Dave Jennings, "Infotainment Tonight"
Melody Maker, April 24, 1993 (p. 34)
THE INFOTAINMENT SCAN (Permanent)
THIS is an outrage. Mark E Smith has been in this game for 15 years. The laws of capitalist economics demand that each new "alternative" youth entertainment icon should be scrapped after a quick financial killing has been made, so that new models can be marketed. So what the fuck does he think he's doing here, making some of the best music of his life in 1993? Isn't the recession bad enough as it is.
It's almost as if having been shown the door of Phonogram Towers for supposedly producing unsaleable goods, he suddenly felt inspired to make a hit record as the ultimate parting V-sign. "The Infotoinment Scan" is the most light- hearted Fall album ever, the concentrated vitriol of the past replaced by good-humoured piss- taking.

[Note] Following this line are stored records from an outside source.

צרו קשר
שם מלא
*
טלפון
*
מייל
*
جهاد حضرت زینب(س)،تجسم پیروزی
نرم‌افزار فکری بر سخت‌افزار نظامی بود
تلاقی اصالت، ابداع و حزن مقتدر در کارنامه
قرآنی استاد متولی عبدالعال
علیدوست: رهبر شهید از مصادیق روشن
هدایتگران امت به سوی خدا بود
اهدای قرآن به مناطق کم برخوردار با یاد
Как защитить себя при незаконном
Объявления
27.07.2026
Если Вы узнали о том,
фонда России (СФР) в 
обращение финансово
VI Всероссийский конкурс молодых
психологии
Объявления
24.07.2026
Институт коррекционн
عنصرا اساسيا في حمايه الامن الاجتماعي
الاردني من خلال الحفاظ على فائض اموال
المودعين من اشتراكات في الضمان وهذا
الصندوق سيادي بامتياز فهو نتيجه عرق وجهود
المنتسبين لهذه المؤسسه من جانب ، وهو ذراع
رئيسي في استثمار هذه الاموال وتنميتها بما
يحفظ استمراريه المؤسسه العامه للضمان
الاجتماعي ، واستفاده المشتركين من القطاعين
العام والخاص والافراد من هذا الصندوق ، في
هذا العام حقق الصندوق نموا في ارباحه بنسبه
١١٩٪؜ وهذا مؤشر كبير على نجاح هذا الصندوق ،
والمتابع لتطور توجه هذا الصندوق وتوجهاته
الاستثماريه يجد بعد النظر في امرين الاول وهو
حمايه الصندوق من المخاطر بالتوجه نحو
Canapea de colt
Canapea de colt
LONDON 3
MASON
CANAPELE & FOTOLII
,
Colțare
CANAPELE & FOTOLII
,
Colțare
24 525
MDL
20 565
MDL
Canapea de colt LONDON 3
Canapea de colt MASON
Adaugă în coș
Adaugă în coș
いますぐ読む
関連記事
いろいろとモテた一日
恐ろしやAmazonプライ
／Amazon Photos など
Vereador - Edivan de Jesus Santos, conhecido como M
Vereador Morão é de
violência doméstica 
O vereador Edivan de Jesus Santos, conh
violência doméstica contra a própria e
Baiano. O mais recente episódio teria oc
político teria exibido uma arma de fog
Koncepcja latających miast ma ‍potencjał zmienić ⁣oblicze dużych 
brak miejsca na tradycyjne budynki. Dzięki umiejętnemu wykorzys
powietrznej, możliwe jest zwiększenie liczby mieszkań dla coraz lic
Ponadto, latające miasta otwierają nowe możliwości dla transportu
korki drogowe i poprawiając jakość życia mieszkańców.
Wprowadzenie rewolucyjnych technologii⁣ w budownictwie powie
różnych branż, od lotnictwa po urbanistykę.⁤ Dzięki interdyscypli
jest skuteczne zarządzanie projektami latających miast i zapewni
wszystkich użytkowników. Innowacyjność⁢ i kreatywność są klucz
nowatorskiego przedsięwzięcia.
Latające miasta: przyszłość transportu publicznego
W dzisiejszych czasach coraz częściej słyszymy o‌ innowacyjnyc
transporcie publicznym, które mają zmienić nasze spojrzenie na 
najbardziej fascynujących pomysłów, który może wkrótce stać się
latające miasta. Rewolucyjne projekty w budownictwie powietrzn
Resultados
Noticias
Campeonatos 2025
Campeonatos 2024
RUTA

The great "It's A Curse", skipping along on its rapidly pulsing bass-line and lovely splintered piano, could be some kind af apology for past grumpiness: "I do not like your tone/ It has ephemeral whingeing aspects.../ I am not unguilty of using it."
You'll gather from the above extract that Smith has lost none of his distinctive way with words. This album is dotted with his trademark piquant observations, from the jokey conspiracy theory encapsulated in the title of "The League Of Bald- Headed Men", to the withering pop-cultural commentary of "A Past Gone Mad". Smith still seems as irritated as ever by most of what he sees around him. It's just that, these days, he sounds like he's decided to laugh all the fuckwits and bastards off, rather than letting them get him down or wind him up.
The messy, throwaway thrashing of "Lost In Music" is fun, but it's still among the weakest things here. More effective musical mischief comes in the form of the deadpan, semi-acoustic reading of the ancient Jess Conrad horror, "I'm Going To Spain", and the lurching glitter-stomp of "Glam Racket". The latter boasts a particularly arresting lyric - a coolly detached dissection of some media darling, which Smith insists has nothing to do with a certain hinged friend of ours. But how else can one interpret the key line, "you are entrenched in Suede"?
The Fall have flirted with dance technology before, and almost consummated the affair on "Code: Selfish". But, directly after the token, disjointed weird-out of "Light/Fireworks", this album contains two of their most convincing attempts at party music - the choppy cover of Lee Perry's "Why Are People Grudgeful?", which recently appeared as a single, and the giddy dancefloor remix of "...Bald-Headed Men", retitled "League Moon Monkey Mix". What's different here is that, at last, Mark E Smith sounds like someone you'd actually want to have at your party. The unique worldview and the pithy putdowns are still present and correct, but now they're all the more effective for being delivered with a sly smile and a sprinkling of tangy, melodic sweetener.
I can't realy argue with the immodest self-review secreted in "Paranoia Man In Cheap Shit Room" "... Man in his early thirties/At the zenith of his powers".